WHAT YOU SHOULD DO:
Could you give back the listing from its start through the line containing "egyszeres könyvvitel díjak", switching "Tog" to "Train" and keeping everything else unchanged?
-- RECORDS PROVIDED follows --
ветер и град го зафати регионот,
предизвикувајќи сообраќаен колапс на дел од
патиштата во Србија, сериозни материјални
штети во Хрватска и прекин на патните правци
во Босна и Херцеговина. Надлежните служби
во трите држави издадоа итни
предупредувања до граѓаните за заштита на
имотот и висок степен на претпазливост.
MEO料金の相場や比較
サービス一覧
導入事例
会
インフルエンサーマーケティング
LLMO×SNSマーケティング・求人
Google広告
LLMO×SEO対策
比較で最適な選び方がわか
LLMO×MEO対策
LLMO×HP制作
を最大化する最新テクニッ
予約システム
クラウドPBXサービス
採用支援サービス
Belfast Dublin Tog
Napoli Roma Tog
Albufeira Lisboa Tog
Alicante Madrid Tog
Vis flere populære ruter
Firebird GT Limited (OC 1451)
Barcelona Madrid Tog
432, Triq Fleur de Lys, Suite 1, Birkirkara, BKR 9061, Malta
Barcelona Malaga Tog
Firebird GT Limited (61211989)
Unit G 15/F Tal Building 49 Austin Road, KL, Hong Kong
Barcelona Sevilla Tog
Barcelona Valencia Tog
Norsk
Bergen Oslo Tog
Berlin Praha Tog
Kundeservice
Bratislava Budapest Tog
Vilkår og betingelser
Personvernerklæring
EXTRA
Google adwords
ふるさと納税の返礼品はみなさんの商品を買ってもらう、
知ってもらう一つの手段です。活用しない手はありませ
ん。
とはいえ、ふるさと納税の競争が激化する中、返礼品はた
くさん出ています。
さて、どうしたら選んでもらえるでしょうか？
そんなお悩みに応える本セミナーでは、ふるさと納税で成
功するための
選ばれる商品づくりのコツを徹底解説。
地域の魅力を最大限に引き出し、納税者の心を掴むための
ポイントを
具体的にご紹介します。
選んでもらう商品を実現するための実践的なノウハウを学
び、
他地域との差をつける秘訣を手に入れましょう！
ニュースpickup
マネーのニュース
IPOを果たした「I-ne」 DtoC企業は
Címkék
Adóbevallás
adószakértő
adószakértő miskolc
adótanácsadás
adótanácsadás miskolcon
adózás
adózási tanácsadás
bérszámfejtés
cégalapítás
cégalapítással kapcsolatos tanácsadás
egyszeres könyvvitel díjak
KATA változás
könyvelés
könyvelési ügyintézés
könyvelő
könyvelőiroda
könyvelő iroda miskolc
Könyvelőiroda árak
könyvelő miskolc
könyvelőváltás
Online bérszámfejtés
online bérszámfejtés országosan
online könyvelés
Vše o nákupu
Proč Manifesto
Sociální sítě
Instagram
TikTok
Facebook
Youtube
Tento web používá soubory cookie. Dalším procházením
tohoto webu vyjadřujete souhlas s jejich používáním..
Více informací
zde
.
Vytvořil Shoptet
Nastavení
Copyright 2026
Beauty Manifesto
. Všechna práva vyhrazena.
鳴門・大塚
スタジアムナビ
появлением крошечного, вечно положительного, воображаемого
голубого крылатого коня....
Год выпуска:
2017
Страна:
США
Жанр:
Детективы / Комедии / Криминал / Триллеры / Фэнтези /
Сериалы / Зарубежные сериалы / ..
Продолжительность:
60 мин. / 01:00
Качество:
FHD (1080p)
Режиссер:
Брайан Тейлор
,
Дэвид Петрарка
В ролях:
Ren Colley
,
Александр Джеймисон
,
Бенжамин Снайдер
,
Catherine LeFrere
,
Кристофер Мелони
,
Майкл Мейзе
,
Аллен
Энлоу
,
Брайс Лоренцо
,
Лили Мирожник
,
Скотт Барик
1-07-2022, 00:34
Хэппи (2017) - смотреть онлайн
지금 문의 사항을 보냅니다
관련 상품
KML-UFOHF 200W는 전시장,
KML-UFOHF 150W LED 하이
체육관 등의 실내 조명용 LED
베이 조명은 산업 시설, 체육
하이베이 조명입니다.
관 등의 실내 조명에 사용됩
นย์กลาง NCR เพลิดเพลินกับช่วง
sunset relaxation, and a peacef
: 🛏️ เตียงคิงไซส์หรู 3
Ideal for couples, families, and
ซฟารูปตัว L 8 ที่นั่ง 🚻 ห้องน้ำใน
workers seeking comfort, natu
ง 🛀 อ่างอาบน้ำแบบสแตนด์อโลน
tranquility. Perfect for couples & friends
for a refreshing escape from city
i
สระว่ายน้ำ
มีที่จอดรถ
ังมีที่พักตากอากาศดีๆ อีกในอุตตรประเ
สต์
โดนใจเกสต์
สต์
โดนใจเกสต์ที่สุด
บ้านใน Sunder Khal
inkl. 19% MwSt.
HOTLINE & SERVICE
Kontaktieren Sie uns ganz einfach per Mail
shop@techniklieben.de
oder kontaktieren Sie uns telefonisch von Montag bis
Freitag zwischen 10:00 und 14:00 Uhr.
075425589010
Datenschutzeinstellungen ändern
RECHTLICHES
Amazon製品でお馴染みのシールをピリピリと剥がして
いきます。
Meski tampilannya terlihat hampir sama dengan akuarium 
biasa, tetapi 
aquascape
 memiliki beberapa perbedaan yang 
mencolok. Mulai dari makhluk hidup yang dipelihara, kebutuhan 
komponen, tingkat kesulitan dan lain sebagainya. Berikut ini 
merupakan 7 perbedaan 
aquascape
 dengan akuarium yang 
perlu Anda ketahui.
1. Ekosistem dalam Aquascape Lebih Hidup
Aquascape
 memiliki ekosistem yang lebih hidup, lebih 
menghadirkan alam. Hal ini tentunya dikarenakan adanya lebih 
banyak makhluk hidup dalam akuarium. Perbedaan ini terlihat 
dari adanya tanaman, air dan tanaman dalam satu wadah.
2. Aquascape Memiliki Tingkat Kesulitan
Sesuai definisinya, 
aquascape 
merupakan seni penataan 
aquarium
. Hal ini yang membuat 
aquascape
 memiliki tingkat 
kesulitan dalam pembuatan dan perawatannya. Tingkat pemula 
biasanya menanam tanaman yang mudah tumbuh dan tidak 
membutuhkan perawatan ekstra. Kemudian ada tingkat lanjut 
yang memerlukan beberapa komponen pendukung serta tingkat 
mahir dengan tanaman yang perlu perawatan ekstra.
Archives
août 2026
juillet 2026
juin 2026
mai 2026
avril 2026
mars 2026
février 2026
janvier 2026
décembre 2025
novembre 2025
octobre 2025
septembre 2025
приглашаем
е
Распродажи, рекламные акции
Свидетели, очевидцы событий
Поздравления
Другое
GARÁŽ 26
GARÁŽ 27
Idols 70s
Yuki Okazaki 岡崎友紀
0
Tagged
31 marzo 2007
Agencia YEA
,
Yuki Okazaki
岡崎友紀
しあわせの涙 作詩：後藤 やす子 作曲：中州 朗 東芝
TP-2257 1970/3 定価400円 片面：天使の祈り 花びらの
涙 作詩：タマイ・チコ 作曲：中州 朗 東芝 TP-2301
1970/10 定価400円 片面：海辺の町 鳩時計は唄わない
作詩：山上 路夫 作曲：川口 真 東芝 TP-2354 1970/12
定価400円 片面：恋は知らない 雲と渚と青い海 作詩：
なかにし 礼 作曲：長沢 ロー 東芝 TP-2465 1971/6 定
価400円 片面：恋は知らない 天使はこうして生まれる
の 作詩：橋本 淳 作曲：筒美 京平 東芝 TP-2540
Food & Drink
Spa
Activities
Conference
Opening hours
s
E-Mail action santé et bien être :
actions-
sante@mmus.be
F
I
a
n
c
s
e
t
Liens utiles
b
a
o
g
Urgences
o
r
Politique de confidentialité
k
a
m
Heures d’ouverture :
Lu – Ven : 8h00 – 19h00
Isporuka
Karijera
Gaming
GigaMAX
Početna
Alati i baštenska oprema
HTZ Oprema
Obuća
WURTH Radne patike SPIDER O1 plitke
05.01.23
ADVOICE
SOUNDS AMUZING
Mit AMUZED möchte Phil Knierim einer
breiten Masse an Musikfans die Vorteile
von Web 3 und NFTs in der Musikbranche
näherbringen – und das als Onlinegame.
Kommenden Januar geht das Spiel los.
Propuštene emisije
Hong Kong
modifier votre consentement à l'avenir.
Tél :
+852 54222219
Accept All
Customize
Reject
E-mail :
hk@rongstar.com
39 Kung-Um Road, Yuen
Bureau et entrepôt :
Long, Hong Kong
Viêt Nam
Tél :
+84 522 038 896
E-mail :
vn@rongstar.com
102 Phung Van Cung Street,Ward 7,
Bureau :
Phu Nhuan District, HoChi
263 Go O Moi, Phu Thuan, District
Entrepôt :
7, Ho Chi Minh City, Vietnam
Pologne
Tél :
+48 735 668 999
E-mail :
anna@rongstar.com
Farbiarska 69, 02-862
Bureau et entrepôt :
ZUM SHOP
-- RECORDS PROVIDED concluded --
SOLUTION TO THE PROBLEM:
ветер и град го зафати регионот,
предизвикувајќи сообраќаен колапс на дел од
патиштата во Србија, сериозни материјални
штети во Хрватска и прекин на патните правци
во Босна и Херцеговина. Надлежните служби
во трите држави издадоа итни
предупредувања до граѓаните за заштита на
имотот и висок степен на претпазливост.
MEO料金の相場や比較
サービス一覧
導入事例
会
インフルエンサーマーケティング
LLMO×SNSマーケティング・求人
Google広告
LLMO×SEO対策
比較で最適な選び方がわか
LLMO×MEO対策
LLMO×HP制作
を最大化する最新テクニッ
予約システム
クラウドPBXサービス
採用支援サービス
Belfast Dublin Train
Napoli Roma Train
Albufeira Lisboa Train
Alicante Madrid Train
Vis flere populære ruter
Firebird GT Limited (OC 1451)
Barcelona Madrid Train
432, Triq Fleur de Lys, Suite 1, Birkirkara, BKR 9061, Malta
Barcelona Malaga Train
Firebird GT Limited (61211989)
Unit G 15/F Tal Building 49 Austin Road, KL, Hong Kong
Barcelona Sevilla Train
Barcelona Valencia Train
Norsk
Bergen Oslo Train
Berlin Praha Train
Kundeservice
Bratislava Budapest Train
Vilkår og betingelser
Personvernerklæring
EXTRA
Google adwords
ふるさと納税の返礼品はみなさんの商品を買ってもらう、
知ってもらう一つの手段です。活用しない手はありませ
ん。
とはいえ、ふるさと納税の競争が激化する中、返礼品はた
くさん出ています。
さて、どうしたら選んでもらえるでしょうか？
そんなお悩みに応える本セミナーでは、ふるさと納税で成
功するための
選ばれる商品づくりのコツを徹底解説。
地域の魅力を最大限に引き出し、納税者の心を掴むための
ポイントを
具体的にご紹介します。
選んでもらう商品を実現するための実践的なノウハウを学
び、
他地域との差をつける秘訣を手に入れましょう！
ニュースpickup
マネーのニュース
IPOを果たした「I-ne」 DtoC企業は
Címkék
Adóbevallás
adószakértő
adószakértő miskolc
adótanácsadás
adótanácsadás miskolcon
adózás
adózási tanácsadás
bérszámfejtés
cégalapítás
cégalapítással kapcsolatos tanácsadás
egyszeres könyvvitel díjak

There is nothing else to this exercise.